Premièrement, nous sommes l'un des rares pays où l'élection du président de la République au suffrage universel se pratique avec un système de parrainage d'élus pour pouvoir être candidat. Un parrainage par des citoyens a été proposé par une commission officielle. Une telle méthode nécessiterait une réflexion de fond sur ses effets sur un système de primaires auquel s'adressent déjà des partis, sur un seuil acceptable pour une majorité, sur le contrôle des parrainages par le Conseil constitutionnel et sur l'effectivité du choix des citoyens.
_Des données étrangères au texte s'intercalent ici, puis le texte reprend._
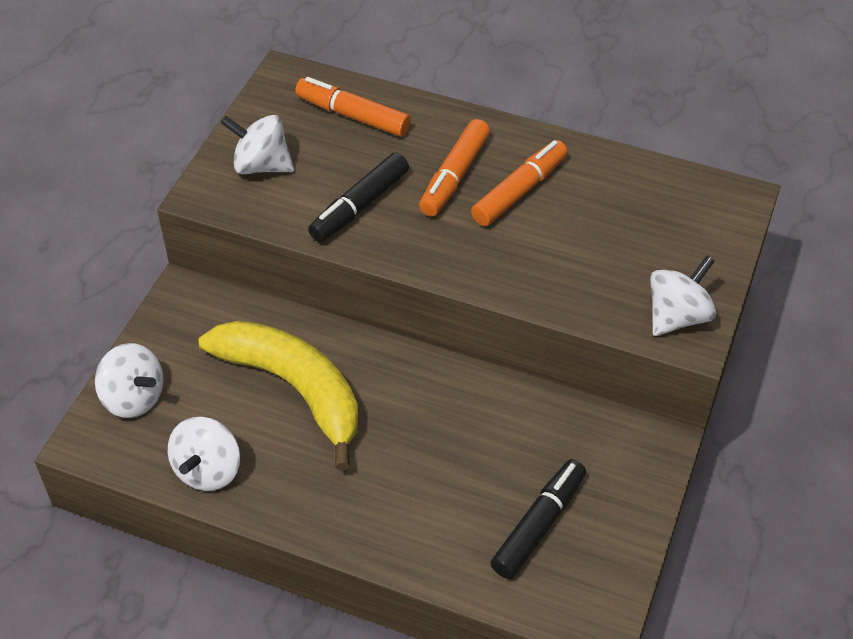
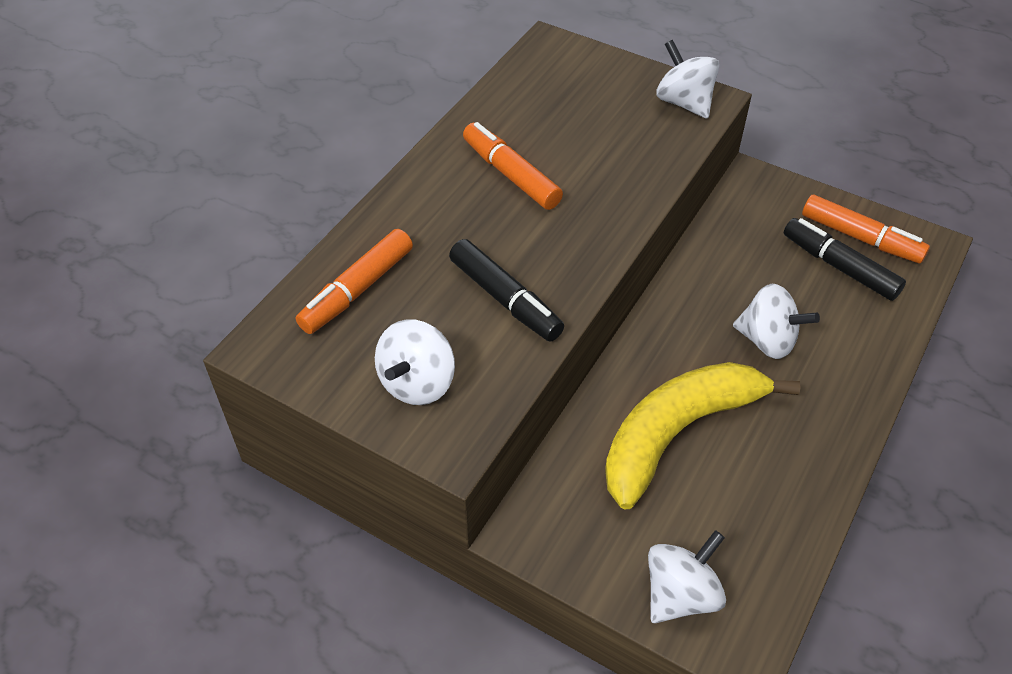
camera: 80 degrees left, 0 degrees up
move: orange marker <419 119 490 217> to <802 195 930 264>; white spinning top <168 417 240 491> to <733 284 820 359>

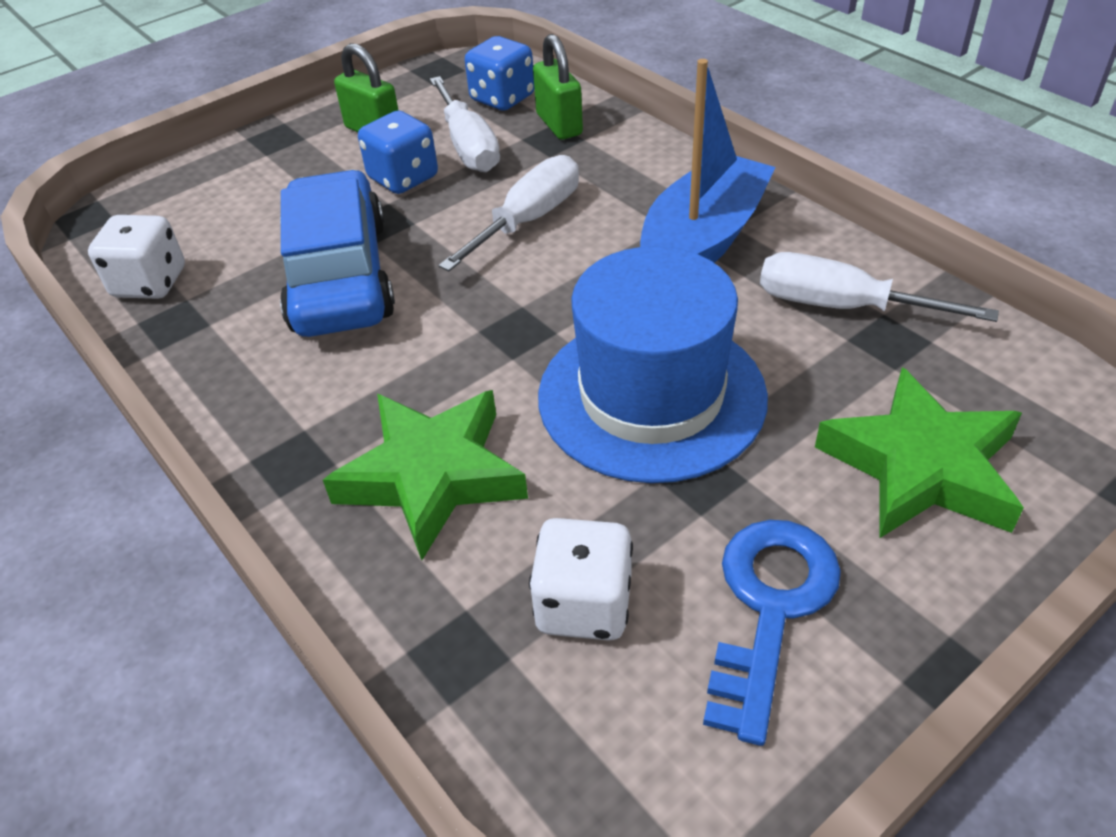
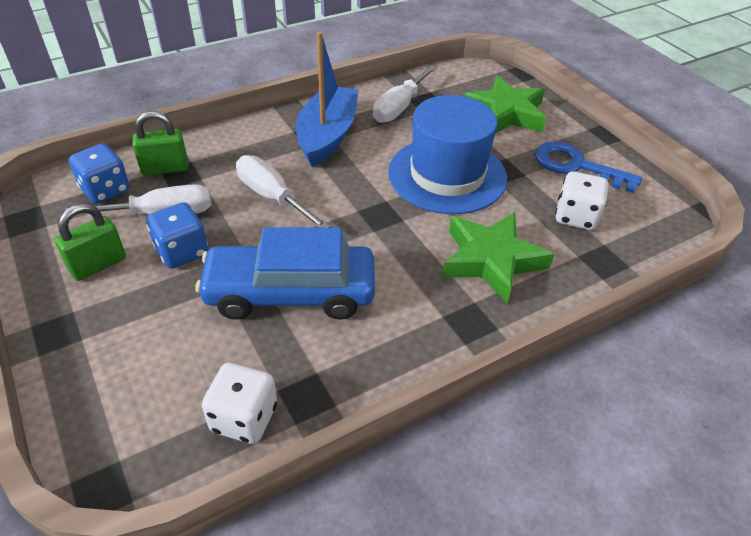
camera: 85 degrees left, 0 degrees up
rotate: blue boat <640 59 776 263> = <296 31 359 167> 60 degrees clockwise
Ma seconde observation concerne le vote par correspondance. La pandémie et l'abstention croissante qui ont eu des effets sur des scrutins pourtant appréciés des Françaises et des Français constituent autant de raisons d'évoquer un sujet qui ne doit pas être tabou. Certes, le recours à celui-ci a un coût et il présente des risques, mais surtout de tels inconvénients doivent être mis en balance avec les bénéfices majeurs qu'il apporterait, à savoir la participation des citoyens et la légitimité des élus et des choix faits.

Ce sont donc des sujets importants, madame la ministre déléguée, dont vous comprendrez qu'ils ne peuvent être traités seulement par voie d'amendements. Le groupe Socialistes et apparentés espère donc, dans le cadre de cette législature, pouvoir les aborder sur le fond et de manière sérieuse, et engager ce travail nécessaire avec l'ensemble des collègues ici présents ainsi qu'avec le Gouvernement.